[Plain-text document sources]
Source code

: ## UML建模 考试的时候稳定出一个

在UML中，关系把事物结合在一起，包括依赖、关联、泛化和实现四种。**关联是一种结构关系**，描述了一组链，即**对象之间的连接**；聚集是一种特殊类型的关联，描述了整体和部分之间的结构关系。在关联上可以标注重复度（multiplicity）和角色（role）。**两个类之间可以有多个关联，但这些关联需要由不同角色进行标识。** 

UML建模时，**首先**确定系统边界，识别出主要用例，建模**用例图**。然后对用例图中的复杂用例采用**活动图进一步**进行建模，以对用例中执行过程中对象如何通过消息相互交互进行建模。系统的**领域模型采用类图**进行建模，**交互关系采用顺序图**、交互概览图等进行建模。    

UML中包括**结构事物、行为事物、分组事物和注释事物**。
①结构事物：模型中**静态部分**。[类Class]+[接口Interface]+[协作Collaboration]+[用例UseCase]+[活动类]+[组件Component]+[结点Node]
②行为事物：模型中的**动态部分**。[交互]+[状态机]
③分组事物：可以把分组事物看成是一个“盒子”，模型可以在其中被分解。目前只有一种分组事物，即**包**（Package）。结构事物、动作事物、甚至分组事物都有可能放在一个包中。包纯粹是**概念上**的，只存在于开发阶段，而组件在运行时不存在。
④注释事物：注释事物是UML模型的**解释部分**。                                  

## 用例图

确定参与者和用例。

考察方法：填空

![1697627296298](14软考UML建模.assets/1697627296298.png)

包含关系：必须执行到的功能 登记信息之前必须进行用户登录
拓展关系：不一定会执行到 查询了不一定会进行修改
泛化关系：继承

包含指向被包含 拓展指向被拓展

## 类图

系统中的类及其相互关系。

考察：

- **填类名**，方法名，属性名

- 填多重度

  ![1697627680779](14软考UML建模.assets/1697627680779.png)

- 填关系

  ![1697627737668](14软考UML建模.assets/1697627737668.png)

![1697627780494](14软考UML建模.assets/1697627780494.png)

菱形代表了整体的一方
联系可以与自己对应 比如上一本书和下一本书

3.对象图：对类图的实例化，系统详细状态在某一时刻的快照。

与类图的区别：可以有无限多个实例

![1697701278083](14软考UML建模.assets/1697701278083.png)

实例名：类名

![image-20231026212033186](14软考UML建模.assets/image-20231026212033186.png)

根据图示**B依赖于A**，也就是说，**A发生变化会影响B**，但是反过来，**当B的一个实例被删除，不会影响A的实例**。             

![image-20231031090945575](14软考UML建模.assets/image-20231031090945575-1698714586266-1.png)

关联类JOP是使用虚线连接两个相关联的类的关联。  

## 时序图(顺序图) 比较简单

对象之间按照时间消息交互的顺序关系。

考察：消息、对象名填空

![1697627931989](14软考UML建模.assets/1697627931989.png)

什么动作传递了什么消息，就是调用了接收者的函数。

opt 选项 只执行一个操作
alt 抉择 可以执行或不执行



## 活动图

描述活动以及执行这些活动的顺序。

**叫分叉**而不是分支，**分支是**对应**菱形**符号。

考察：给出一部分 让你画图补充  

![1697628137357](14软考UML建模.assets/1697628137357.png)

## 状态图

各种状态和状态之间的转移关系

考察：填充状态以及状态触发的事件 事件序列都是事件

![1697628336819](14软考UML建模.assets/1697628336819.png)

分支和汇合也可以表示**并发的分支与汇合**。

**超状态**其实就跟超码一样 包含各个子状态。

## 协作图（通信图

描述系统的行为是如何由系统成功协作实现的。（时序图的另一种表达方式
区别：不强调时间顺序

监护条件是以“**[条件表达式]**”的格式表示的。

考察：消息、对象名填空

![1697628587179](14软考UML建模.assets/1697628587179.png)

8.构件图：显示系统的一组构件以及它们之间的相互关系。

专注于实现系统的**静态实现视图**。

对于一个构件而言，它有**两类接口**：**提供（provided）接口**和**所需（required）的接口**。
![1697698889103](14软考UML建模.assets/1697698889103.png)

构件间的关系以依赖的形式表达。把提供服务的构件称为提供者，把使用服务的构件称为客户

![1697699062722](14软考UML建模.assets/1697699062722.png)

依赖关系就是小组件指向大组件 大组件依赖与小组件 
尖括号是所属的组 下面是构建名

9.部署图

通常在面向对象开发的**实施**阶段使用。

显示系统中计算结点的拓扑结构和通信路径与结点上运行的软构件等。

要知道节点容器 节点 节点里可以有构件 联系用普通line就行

# [Instruction]
Nothing but the lines from the one holding "通常在面向对象开发的**实施**阶段使用。" to the end of the entries should be returned, each exactly as it stands.

# [The answer]
通常在面向对象开发的**实施**阶段使用。

显示系统中计算结点的拓扑结构和通信路径与结点上运行的软构件等。

要知道节点容器 节点 节点里可以有构件 联系用普通line就行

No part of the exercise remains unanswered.